MIXING AND HYBRIDIZATION OF MELTS AND CUMULATES IN THE RATTLESNAKE TUFF MAGMA SYSTEM REVEALED BY GLASS CHEMISTRY AND ZIRCON TEXTURES
The Rattlesnake Tuff (RST) in the High Lava Plains volcanic province of central Oregon is a rhyolitic ashflow tuff that provides a case study of compositional variability characterized by five clustered pumice compositions. To explain these clusters, Streck and Grunder proposed a petrogenetic model in which each less evolved composition derives an increasingly evolved magma via nonmodal roof downward fractionation [1]. New in situ LA-ICPMS glass analysis reveals broader variations that expand these compositional groups and define trends between them. The variations between pumice compositions, and in some cases within a single pumice, are too large to be explained by fractional crystallization alone. Mixing arrays between groups suggest that disparate magmas communicated and partially hybridized prior to eruption. Steep Ba and REE enrichments in some glasses suggest that part of the RST magma network was fed by partial melts of remobilized feldspar-rich cumulate residues.

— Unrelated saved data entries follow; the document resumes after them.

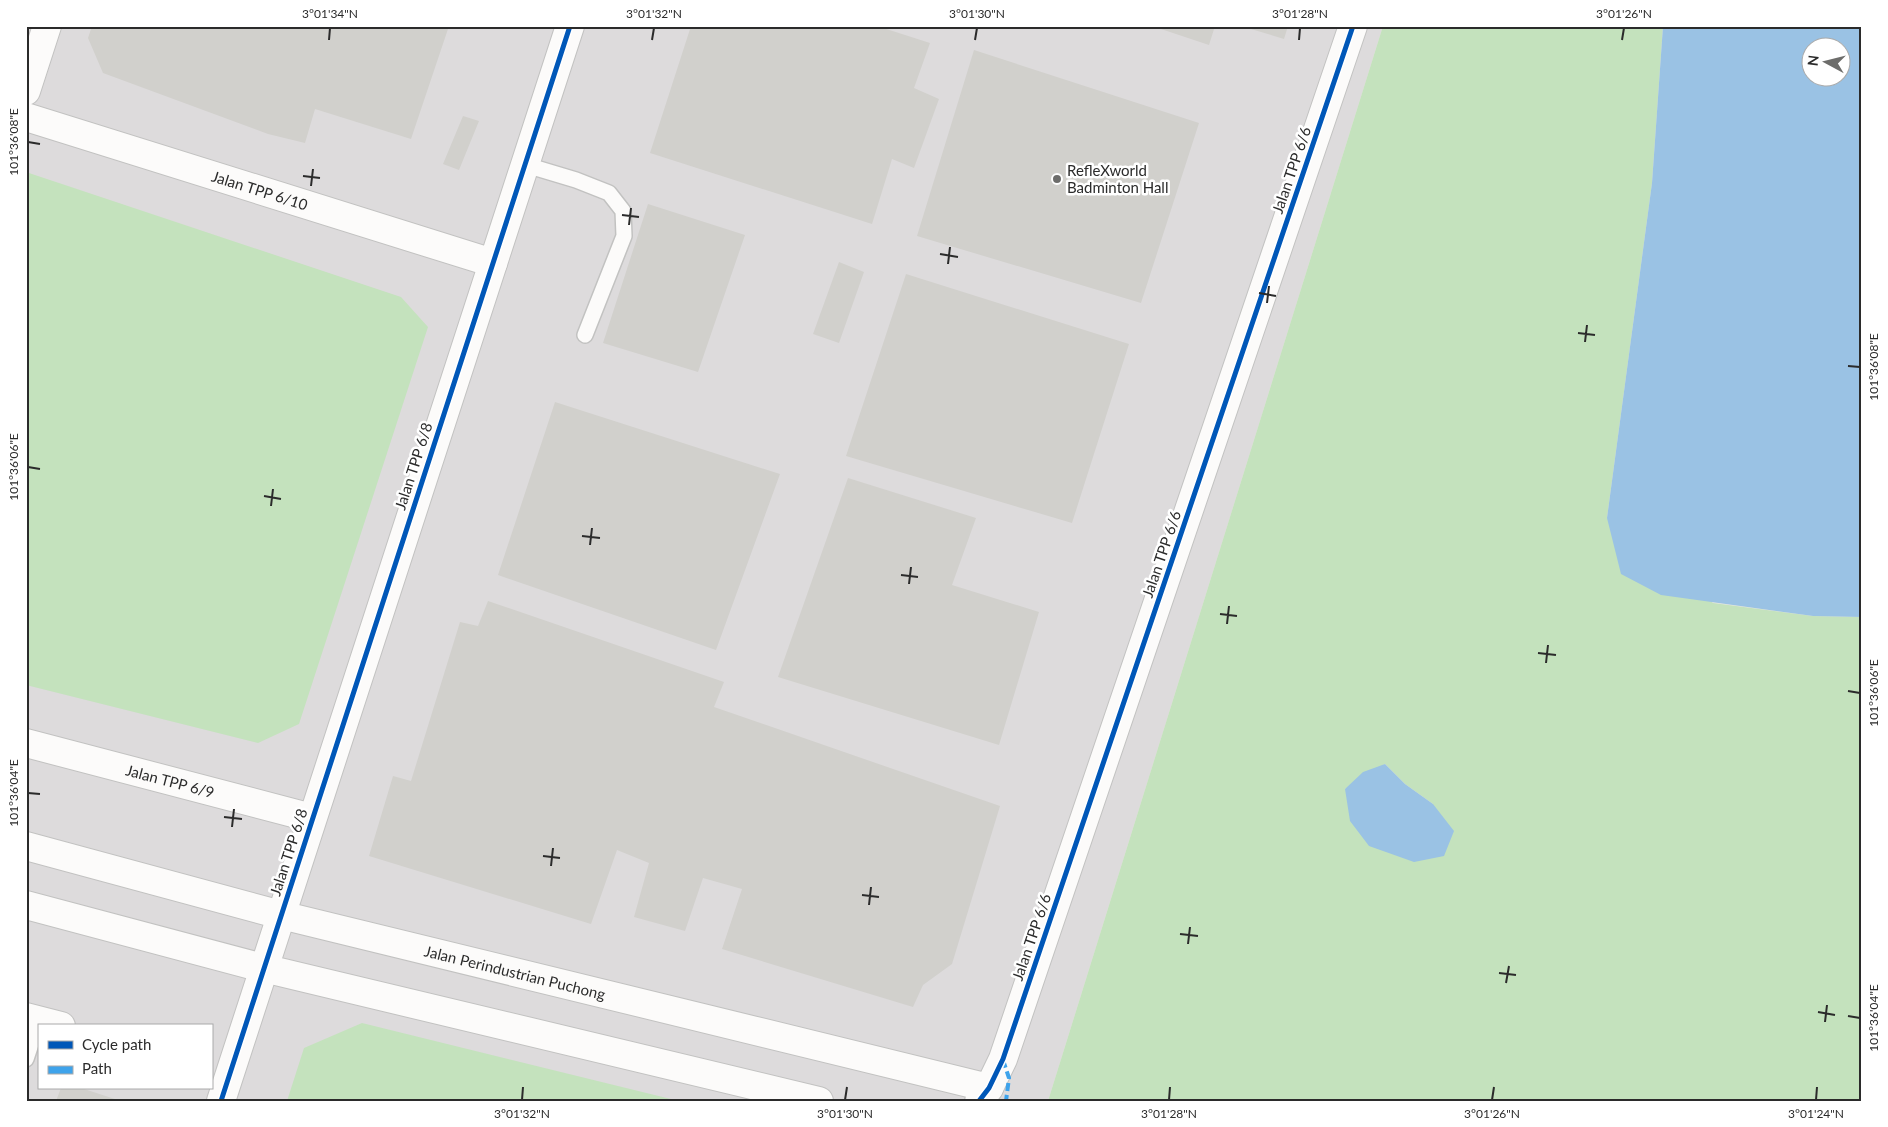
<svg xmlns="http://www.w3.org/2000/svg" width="1888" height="1127" viewBox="0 0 1888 1127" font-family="Lato,sans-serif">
<rect width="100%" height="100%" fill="#e8e7e1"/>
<path fill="#dddbdc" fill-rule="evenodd" d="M26,26H1383L1048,1101H26ZM39,1026H211V1088H39Z"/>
<path fill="#c4e2bd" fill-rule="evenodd" d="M1383,26H1663L1652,183L1607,518L1713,603L1813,616L1862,617V1101H1048ZM1385,764L1405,784L1433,804L1345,789Z
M26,172L401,297L428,327L299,724L258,743L26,685Z
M362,1023L679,1101H287L304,1048Z"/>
<path fill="#9ac2e4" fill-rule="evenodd" d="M1663,26H1862V617L1813,616L1661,595L1621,574L1607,518L1652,183ZM1810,48H1840V78H1810Z
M1385,764L1405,784L1433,804L1454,831L1444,856L1414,862L1369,846L1350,821L1345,789L1363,772Z"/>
<path fill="#d1d0cc" d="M92,26H449L411,139L315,109L305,143L268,134L103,73L88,38Z
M691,26H877L930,43L914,88L939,99L914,168L892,159L872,224L650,153Z
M1152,26H1215L1209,45Z
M1252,26H1288L1284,39L1251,29Z
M974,50L1199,123L1141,303L917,236Z
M463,116L479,121L459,170L443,164Z
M648,204L745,235L698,372L603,343Z
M839,262L864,272L839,343L813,334Z
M906,274L1129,344L1072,523L846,456Z
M555,402L780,474L716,650L498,575Z
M848,478L976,518L952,585L1039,612L999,745L778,677Z
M488,601L724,682L714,707L1000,806L952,964L923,985L913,1007L722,949L742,889L703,878L685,931L634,917L649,863L617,850L591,924L369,856L393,776L411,781L460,622L478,626Z
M61,1088H81L121,1101H56Z"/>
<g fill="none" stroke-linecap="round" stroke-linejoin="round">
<g stroke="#c2c2c1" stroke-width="18">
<path id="service" d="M526,165L576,180L609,193L623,211L624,236L585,335
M26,1059L39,1020"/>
</g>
<g stroke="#c2c2c1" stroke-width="30">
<g id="minor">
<path d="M26,91L47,26"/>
<path id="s1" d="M26,117L493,263"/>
<path id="s2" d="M26,743L312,818"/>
<path d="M26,1017L61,1026"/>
<path d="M221,1101L570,26"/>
</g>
</g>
<g stroke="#c2c2c1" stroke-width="30">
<g id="tertiary">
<path id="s3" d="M26,846L281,915L989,1088"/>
<path d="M26,905L263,968L819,1101"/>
<path d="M979,1101L989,1088L1003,1059L1353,26"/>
</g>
</g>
<use href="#service" stroke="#fcfbfa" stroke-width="15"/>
<use href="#minor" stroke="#fcfbfa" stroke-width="28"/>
<use href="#tertiary" stroke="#fcfbfa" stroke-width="28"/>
<path stroke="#3ea3eb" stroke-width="4" stroke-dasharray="8 4" stroke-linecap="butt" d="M1003,1060L1009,1078L1006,1101"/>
<g stroke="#fff" stroke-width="8">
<path id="cycleway" d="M221,1101L570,26
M979,1101L989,1088L1003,1059L1353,26"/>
</g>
<use href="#cycleway" stroke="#0057b8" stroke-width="5"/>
</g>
<path fill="none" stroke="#2b2b2b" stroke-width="2" d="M329,40L330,28M652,40L654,28M975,40L977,28M1299,40L1300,28M1622,40L1624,28M28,142L40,144M303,176L320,178M311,186L313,169M622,215L639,217M629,225L631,208M940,254L958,257M948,264L950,247M1259,293L1276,296M1267,303L1269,286M1578,333L1595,335M1585,342L1587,325M1848,366L1860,367M28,467L40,469M264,496L281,499M271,506L273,489M582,536L600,538M590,545L592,528M901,575L918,577M909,584L911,567M1220,614L1237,616M1227,624L1229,606M1538,653L1556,655M1546,663L1548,645M1848,691L1860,693M28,793L40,794M224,817L242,819M232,827L234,809M543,856L560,858M551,866L553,848M862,895L879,897M869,905L871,887M1180,934L1198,936M1188,944L1190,927M1499,973L1516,975M1506,983L1509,966M1818,1012L1835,1015M1848,1016L1860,1018M1825,1022L1827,1005M522,1100L523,1087M845,1100L847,1087M1169,1100L1170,1087M1492,1100L1494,1087M1816,1100L1817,1087"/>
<circle fill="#6d6d6b" stroke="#fff" stroke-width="2" cx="1057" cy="179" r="5"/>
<g text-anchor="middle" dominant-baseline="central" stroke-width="5" stroke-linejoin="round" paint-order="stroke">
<g font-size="15" fill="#2b2b2b" stroke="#fff" text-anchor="start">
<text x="1067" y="170">RefleXworld<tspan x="1067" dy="17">Badminton Hall</tspan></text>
</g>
<g font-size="15" fill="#2b2b2b" stroke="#fff">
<text transform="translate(1291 170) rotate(-71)">Jalan TPP 6/6</text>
<text stroke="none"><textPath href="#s1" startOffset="245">Jalan TPP 6/10</textPath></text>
<text transform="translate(413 466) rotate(-72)">Jalan TPP 6/8</text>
<text transform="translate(1161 554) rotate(-71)">Jalan TPP 6/6</text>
<text stroke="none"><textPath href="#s2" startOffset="149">Jalan TPP 6/9</textPath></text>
<text transform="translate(288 852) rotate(-72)">Jalan TPP 6/8</text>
<text transform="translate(1031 937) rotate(-71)">Jalan TPP 6/6</text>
<text stroke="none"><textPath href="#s3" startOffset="505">Jalan Perindustrian Puchong</textPath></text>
</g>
</g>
<rect width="1888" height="1127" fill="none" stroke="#ffffff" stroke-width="55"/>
<rect x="38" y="1024" width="175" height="65" fill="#ffffff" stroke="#aaaaaa"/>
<rect x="48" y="1041" width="25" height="8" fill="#0057b8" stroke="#aaaaaa"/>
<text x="82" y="1050" font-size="15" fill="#2b2b2b">Cycle path</text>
<rect x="48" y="1066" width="25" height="8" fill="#3ea3eb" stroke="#aaaaaa"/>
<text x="82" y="1074" font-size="15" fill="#2b2b2b">Path</text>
<g transform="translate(1826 62) rotate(277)"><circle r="24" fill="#ffffff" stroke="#aaaaaa"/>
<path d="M0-4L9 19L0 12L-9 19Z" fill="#6d6d6b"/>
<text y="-8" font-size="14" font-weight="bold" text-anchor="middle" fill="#2b2b2b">N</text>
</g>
<rect x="28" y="28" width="1832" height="1072" fill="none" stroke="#2b2b2b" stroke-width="2"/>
<g font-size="12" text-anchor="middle" fill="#2b2b2b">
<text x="330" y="18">3°01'34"N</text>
<text x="654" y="18">3°01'32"N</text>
<text x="977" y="18">3°01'30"N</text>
<text x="1300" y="18">3°01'28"N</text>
<text x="1624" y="18">3°01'26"N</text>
<text transform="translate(14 142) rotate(-90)" y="4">101°36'08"E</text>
<text transform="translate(1874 367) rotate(-90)" y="4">101°36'08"E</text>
<text transform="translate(14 467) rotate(-90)" y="4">101°36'06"E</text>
<text transform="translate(1874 693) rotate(-90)" y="4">101°36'06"E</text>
<text transform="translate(14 793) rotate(-90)" y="4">101°36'04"E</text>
<text transform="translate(1874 1018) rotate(-90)" y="4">101°36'04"E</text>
<text x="522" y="1118">3°01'32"N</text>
<text x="845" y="1118">3°01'30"N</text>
<text x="1169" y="1118">3°01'28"N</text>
<text x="1492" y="1118">3°01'26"N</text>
<text x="1816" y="1118">3°01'24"N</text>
</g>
</svg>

The zircon crystal record of the RST magma, illustrated by complex disequilibrium crystallization textures and intracrystal thermochemical zoning profiles, offers further evidence for open system recharge and magma mixing. Tandem LA-ICPMS and CA-IDTIMS U-Pb geochronology demonstrates zircon growth over ≤104 year timescales, precluding protracted closed system differentiation as a mechanism for development of a compositionally zoned pre-eruptive RST magma body. Rather, the thermochemical gradient was imparted primarily by recharge and hybridization. High magma flux rates resulted in incomplete pre-eruptive mixing and preservation of distinct magma compositions that were mingled upon eruption at 7.266 ± 0.010 Ma.
[1] Streck & Grunder (1997) Journal of Petrology 38, 133-163.